◆ **What the exercise asks**
Return every line of text in the data below unchanged, leaving out the pictures.

━━━━━━

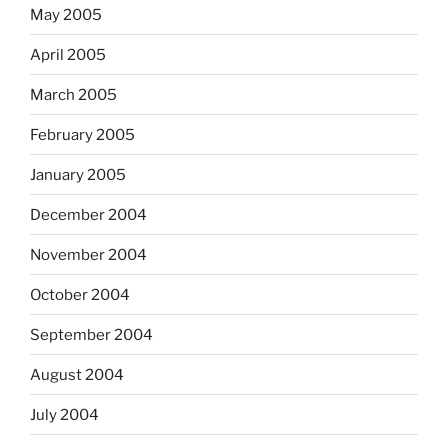
May 2005
April 2005
March 2005
February 2005
January 2005
December 2004
November 2004
October 2004
September 2004
August 2004
July 2004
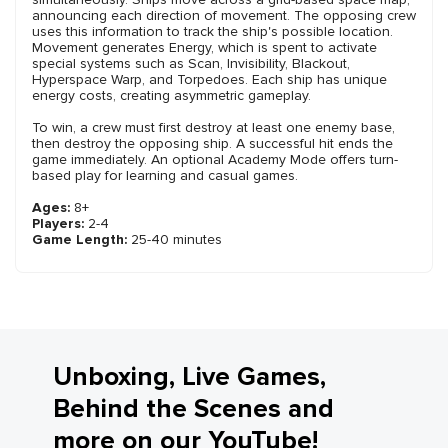
announcing each direction of movement. The opposing crew
uses this information to track the ship's possible location.
Movement generates Energy, which is spent to activate
special systems such as Scan, Invisibility, Blackout,
Hyperspace Warp, and Torpedoes. Each ship has unique
energy costs, creating asymmetric gameplay.
To win, a crew must first destroy at least one enemy base,
then destroy the opposing ship. A successful hit ends the
game immediately. An optional Academy Mode offers turn-
based play for learning and casual games.
Ages:
8+
Players:
2-4
Game Length:
25-40 minutes
Unboxing, Live Games,
Behind the Scenes and
more on our YouTube!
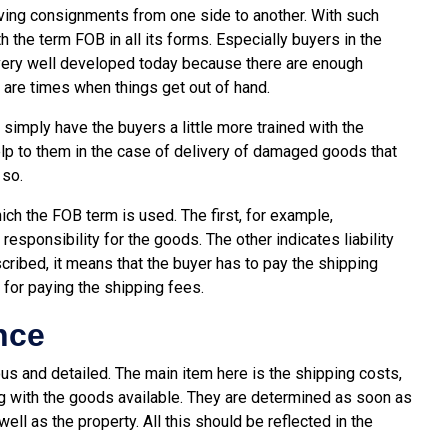
ving consignments from one side to another. With such
h the term FOB in all its forms. Especially buyers in the
s very well developed today because there are enough
 are times when things get out of hand.
simply have the buyers a little more trained with the
elp to them in the case of delivery of damaged goods that
 so.
ich the FOB term is used. The first, for example,
esponsibility for the goods. The other indicates liability
scribed, it means that the buyer has to pay the shipping
 for paying the shipping fees.
nce
ous and detailed. The main item here is the shipping costs,
ng with the goods available. They are determined as soon as
ll as the property. All this should be reflected in the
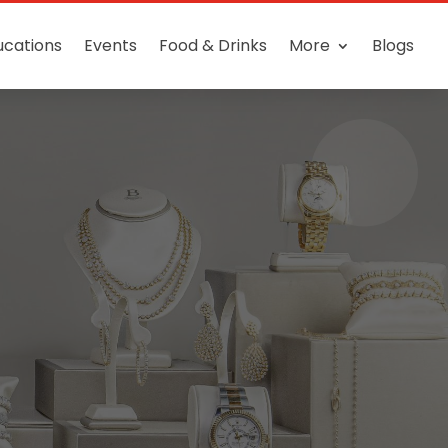
ucations
Events
Food & Drinks
More
Blogs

━━━━━━

◆ **Exercise response**
May 2005
April 2005
March 2005
February 2005
January 2005
December 2004
November 2004
October 2004
September 2004
August 2004
July 2004
announcing each direction of movement. The opposing crew
uses this information to track the ship's possible location.
Movement generates Energy, which is spent to activate
special systems such as Scan, Invisibility, Blackout,
Hyperspace Warp, and Torpedoes. Each ship has unique
energy costs, creating asymmetric gameplay.
To win, a crew must first destroy at least one enemy base,
then destroy the opposing ship. A successful hit ends the
game immediately. An optional Academy Mode offers turn-
based play for learning and casual games.
Ages:
8+
Players:
2-4
Game Length:
25-40 minutes
Unboxing, Live Games,
Behind the Scenes and
more on our YouTube!
ving consignments from one side to another. With such
h the term FOB in all its forms. Especially buyers in the
s very well developed today because there are enough
 are times when things get out of hand.
simply have the buyers a little more trained with the
elp to them in the case of delivery of damaged goods that
 so.
ich the FOB term is used. The first, for example,
esponsibility for the goods. The other indicates liability
scribed, it means that the buyer has to pay the shipping
 for paying the shipping fees.
nce
ous and detailed. The main item here is the shipping costs,
ng with the goods available. They are determined as soon as
ll as the property. All this should be reflected in the
ucations
Events
Food & Drinks
More
Blogs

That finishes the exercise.